Forget what you thought about middle schoolers, says member Carol Whitworth. She dispels some common myths.
Myth #2: Working with middle school boys and their voices is impossible: False
Working with boys of this age is “just different” than working with girls, says Whitworth. “Boys… are full of energy, enthusiasm and wonder…”, raring to go. Whitworth recommends that you consider the following when working with middle school boys.
Place boys and girls in separate ensembles. This can be integral to their musical success.
>In single sex ensembles, boys can experiment with their constantly changing voice and make mistakes without girls judging and commenting.
>Rehearsals with boys are usually full of camaraderie and support, much like on a sports team (“Lots of high fives and way to go!”). This enthusiastic attitude and atmosphere pays off when boys select their classes for the next school year; they share that chorus was fun and urge their friends to join!
>Girls can move ahead at their own pace, which is usually a bit quicker than boys because they don’t have to struggle with the vocal change the way boys do. The boys WILL catch up!
>A divided ensemble lets you choose better and more appropriate repertoire.
Whitworth believes it’s essential that every boy’s vocal range is known and notated.
>Be aware of the various ranges of students in choirs, and let each boy know exactly where his voice is – which notes will be easier to sing, which should be sung falsetto, which are in the middle of his range. Being familiar with the voices in each ensemble helps you select repertoire that more closely fits the ranges of those students.

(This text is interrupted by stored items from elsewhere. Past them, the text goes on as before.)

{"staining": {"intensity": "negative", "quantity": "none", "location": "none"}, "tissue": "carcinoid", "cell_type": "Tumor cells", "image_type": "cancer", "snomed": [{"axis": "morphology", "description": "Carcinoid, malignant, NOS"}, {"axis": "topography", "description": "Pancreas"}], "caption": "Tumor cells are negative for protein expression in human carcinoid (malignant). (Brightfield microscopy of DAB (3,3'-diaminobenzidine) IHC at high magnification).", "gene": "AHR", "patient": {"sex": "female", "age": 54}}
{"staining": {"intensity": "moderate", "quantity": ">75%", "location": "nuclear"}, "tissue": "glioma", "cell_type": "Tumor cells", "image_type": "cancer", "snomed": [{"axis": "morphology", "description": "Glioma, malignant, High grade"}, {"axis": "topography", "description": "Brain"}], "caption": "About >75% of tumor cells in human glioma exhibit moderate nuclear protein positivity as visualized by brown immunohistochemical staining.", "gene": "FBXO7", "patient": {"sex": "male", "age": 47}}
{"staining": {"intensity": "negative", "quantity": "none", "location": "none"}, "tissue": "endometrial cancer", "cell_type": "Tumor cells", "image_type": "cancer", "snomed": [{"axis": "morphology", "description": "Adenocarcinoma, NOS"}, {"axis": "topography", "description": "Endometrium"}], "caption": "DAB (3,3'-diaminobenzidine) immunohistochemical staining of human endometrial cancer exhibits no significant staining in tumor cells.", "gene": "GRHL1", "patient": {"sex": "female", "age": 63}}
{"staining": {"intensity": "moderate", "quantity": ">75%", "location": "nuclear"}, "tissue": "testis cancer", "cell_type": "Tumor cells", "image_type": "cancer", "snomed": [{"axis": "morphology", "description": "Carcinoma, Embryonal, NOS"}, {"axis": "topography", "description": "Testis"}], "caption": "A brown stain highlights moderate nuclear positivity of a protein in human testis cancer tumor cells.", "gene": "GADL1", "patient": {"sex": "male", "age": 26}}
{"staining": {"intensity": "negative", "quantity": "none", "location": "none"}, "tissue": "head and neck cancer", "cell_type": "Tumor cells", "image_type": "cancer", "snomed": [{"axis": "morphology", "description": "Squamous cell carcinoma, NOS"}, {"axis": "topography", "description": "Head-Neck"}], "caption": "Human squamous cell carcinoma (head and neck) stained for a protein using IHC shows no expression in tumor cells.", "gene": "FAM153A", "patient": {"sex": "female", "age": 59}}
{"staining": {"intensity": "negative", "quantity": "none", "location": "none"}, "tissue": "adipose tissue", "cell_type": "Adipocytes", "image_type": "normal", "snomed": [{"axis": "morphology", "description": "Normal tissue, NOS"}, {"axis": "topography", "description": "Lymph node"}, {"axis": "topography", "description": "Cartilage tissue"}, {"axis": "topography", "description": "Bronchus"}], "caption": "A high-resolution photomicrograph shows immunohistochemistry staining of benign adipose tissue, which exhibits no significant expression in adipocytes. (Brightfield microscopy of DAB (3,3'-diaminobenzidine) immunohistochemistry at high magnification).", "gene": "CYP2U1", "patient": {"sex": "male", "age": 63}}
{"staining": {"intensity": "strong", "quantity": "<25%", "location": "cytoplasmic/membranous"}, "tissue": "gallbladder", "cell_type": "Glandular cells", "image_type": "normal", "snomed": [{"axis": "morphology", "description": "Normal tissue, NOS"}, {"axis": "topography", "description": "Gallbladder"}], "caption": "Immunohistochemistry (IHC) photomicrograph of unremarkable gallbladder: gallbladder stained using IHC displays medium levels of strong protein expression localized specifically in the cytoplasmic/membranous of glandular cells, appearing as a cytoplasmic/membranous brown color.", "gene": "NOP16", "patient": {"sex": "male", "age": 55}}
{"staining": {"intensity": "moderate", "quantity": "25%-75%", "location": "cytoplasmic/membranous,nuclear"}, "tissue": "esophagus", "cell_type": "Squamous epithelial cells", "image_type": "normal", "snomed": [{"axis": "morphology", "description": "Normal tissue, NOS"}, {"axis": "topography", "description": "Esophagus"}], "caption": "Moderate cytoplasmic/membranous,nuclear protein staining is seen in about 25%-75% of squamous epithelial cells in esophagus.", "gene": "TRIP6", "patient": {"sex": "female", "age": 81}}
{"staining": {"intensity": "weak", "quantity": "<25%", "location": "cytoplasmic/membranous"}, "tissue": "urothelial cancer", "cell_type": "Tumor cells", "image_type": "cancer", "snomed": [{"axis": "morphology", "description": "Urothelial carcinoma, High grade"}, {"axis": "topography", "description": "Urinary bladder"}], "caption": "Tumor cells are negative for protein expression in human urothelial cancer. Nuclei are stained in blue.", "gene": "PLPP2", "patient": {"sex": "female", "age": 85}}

>One caution: you may need to do a lot of rearranging of music, and re-checking of each student’s vocal range. Whitworth notes that boys who “continue to sing during and through the voice change ….often find that transition much easier than those who do not sing for several years.” A lot of the frustration boys feel with chorus has to do with singing music that doesn’t fit their range.
>Carefully consider the skills and objectives that will be addressed and taught in each piece as you select literature. Whitworth says: “Remember, what we like or think boys will like and what they actually DO like are not usually the same thing.”
>A tip: Whitworth usually selects 4 – 5 pieces for her chorus. As concert time gets close, she asks students to select 3- 4 pieces they like best or one piece they’d prefer not to perform. This way, they have some input.
Depending on the make-up and skill level of choir, it may be more appropriate to have a mixed boy/girl choir.
>Ideally, students for a mixed middle school choir are auditioned or directly selected.
>Even in a mixed group, boys should sing literature that fits their range, and they need to feel they can take risks and make mistakes without ridicule. They need to feel good about their musical experience and accomplishments; essentially, “middle school boys need to feel like rock stars.” Nevertheless, boys should be held to the same musical standards as girls…..they ARE capable.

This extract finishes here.